The last step is to invert this generating function using a fast Fourier transform (in 2 dimensions). While the whole thing seems quite complicated, the resulting code is short (see below an example in Python for uniform probabilities), I have verified that it matches with the exact result by Tobias. And this is fast! It is $O(NM^2 + NM\log(N)\log(M))$ to compute the distribution.
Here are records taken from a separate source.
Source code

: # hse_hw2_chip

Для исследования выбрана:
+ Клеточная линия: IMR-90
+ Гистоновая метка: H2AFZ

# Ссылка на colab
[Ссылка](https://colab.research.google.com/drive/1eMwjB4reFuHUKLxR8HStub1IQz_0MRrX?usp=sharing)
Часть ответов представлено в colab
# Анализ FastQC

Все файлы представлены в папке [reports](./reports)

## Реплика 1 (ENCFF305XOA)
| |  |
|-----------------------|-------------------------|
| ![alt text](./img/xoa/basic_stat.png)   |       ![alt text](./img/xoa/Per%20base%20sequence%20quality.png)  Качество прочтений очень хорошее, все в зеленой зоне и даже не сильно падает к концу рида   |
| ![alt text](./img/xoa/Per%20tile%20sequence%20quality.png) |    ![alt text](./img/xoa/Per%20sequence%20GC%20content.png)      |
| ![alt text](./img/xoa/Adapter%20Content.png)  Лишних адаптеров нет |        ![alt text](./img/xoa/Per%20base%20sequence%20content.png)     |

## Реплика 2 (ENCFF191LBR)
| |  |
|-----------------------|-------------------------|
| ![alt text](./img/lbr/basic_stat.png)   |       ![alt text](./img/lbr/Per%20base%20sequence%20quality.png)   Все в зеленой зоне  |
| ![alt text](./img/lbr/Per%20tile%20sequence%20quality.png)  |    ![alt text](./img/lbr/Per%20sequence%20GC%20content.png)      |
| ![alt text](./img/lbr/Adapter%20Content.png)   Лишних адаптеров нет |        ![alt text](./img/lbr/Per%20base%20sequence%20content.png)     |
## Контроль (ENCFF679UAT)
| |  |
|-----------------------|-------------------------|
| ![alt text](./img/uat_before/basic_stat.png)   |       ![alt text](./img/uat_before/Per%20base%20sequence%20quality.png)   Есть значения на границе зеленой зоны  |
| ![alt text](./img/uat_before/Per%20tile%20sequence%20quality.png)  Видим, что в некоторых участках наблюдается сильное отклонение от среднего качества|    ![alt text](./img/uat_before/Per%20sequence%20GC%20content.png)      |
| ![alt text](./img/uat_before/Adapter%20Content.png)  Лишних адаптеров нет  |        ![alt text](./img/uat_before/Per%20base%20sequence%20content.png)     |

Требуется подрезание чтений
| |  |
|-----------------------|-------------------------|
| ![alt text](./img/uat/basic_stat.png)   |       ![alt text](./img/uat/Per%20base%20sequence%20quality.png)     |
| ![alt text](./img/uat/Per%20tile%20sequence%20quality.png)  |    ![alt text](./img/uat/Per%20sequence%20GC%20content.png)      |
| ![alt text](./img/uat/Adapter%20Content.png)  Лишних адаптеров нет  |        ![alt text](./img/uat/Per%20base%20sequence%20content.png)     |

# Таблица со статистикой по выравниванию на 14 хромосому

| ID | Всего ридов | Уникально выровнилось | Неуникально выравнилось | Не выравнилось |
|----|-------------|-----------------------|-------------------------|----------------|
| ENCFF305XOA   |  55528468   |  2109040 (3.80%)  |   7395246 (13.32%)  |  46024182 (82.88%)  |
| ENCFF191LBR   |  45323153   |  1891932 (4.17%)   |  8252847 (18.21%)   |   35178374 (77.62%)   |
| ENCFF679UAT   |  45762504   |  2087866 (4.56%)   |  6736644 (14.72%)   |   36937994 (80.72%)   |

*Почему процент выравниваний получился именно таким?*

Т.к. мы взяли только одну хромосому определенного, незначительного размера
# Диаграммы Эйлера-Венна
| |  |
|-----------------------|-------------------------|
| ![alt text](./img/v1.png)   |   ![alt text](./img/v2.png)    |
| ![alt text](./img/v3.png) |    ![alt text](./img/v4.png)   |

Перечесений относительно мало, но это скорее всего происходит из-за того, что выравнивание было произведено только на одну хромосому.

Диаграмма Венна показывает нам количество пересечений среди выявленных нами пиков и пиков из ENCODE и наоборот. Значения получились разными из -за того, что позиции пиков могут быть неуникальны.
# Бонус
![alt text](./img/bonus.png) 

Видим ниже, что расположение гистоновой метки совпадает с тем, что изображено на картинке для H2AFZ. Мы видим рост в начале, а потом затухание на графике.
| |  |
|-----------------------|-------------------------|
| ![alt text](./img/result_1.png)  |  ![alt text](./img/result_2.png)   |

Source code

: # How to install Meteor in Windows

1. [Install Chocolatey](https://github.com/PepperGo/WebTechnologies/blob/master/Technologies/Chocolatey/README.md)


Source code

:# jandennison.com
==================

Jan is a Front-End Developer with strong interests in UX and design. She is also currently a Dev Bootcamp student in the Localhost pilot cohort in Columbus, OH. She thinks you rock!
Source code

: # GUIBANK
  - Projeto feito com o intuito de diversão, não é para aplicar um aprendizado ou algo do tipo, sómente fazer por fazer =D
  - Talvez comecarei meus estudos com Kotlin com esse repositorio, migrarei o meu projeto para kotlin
Some remarks: 1) here there are technically some small numerical errors due to aliasing, but since the distribution $f(n,m)$ is quickly decreasing in $n$, for a sufficiently large $N$, there is no problem. Otherwise, one can always calculate the Fourier spectrum for a larger range (increasing $L_1$ in the code above, increasing $L_2$ won't help) and discard the extra values. 2) I tested the code above for different kinds of distributions, and it was overall very stable. However, for $N \gtrsim 90$, numerical errors became an issue. For large $N$, an approximation based on the first few moments should be sufficient anyway.